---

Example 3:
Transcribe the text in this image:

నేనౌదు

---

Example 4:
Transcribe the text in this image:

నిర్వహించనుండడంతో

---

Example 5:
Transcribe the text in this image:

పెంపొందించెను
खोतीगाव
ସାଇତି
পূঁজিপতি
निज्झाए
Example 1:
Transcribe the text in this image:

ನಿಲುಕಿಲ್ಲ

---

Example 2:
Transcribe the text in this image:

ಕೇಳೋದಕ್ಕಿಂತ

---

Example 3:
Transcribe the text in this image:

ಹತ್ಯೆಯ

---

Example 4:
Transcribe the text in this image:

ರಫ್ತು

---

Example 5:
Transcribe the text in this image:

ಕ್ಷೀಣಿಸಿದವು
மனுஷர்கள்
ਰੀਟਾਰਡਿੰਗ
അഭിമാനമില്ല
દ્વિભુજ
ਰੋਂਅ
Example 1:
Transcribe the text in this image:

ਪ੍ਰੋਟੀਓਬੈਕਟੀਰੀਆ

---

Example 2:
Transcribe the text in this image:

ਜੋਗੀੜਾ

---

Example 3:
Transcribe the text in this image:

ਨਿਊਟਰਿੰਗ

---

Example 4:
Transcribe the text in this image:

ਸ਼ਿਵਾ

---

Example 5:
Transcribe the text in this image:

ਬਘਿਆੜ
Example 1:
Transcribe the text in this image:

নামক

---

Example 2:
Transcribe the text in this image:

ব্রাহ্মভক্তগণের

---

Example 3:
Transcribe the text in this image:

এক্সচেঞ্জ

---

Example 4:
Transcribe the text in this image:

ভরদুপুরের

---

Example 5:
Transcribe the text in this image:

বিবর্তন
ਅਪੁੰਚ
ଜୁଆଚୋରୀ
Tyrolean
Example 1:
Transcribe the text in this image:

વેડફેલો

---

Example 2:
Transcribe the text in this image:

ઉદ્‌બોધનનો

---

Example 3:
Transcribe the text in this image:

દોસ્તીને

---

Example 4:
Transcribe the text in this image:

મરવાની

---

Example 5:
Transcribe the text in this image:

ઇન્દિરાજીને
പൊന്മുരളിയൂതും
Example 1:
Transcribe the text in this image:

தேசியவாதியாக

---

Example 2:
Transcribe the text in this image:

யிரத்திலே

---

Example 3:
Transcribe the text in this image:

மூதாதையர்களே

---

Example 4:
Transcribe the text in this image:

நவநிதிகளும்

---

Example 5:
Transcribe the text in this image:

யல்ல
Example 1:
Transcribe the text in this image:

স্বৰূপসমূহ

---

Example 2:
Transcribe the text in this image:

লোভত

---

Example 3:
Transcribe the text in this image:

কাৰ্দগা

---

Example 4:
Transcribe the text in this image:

______________________________

# [What is needed]
Reproduce each line above exactly.

# [Result]
---

Example 3:
Transcribe the text in this image:

నేనౌదు

---

Example 4:
Transcribe the text in this image:

నిర్వహించనుండడంతో

---

Example 5:
Transcribe the text in this image:

పెంపొందించెను
खोतीगाव
ସାଇତି
পূঁজিপতি
निज्झाए
Example 1:
Transcribe the text in this image:

ನಿಲುಕಿಲ್ಲ

---

Example 2:
Transcribe the text in this image:

ಕೇಳೋದಕ್ಕಿಂತ

---

Example 3:
Transcribe the text in this image:

ಹತ್ಯೆಯ

---

Example 4:
Transcribe the text in this image:

ರಫ್ತು

---

Example 5:
Transcribe the text in this image:

ಕ್ಷೀಣಿಸಿದವು
மனுஷர்கள்
ਰੀਟਾਰਡਿੰਗ
അഭിമാനമില്ല
દ્વિભુજ
ਰੋਂਅ
Example 1:
Transcribe the text in this image:

ਪ੍ਰੋਟੀਓਬੈਕਟੀਰੀਆ

---

Example 2:
Transcribe the text in this image:

ਜੋਗੀੜਾ

---

Example 3:
Transcribe the text in this image:

ਨਿਊਟਰਿੰਗ

---

Example 4:
Transcribe the text in this image:

ਸ਼ਿਵਾ

---

Example 5:
Transcribe the text in this image:

ਬਘਿਆੜ
Example 1:
Transcribe the text in this image:

নামক

---

Example 2:
Transcribe the text in this image:

ব্রাহ্মভক্তগণের

---

Example 3:
Transcribe the text in this image:

এক্সচেঞ্জ

---

Example 4:
Transcribe the text in this image:

ভরদুপুরের

---

Example 5:
Transcribe the text in this image:

বিবর্তন
ਅਪੁੰਚ
ଜୁଆଚୋରୀ
Tyrolean
Example 1:
Transcribe the text in this image:

વેડફેલો

---

Example 2:
Transcribe the text in this image:

ઉદ્‌બોધનનો

---

Example 3:
Transcribe the text in this image:

દોસ્તીને

---

Example 4:
Transcribe the text in this image:

મરવાની

---

Example 5:
Transcribe the text in this image:

ઇન્દિરાજીને
പൊന്മുരളിയൂതും
Example 1:
Transcribe the text in this image:

தேசியவாதியாக

---

Example 2:
Transcribe the text in this image:

யிரத்திலே

---

Example 3:
Transcribe the text in this image:

மூதாதையர்களே

---

Example 4:
Transcribe the text in this image:

நவநிதிகளும்

---

Example 5:
Transcribe the text in this image:

யல்ல
Example 1:
Transcribe the text in this image:

স্বৰূপসমূহ

---

Example 2:
Transcribe the text in this image:

লোভত

---

Example 3:
Transcribe the text in this image:

কাৰ্দগা

---

Example 4:
Transcribe the text in this image:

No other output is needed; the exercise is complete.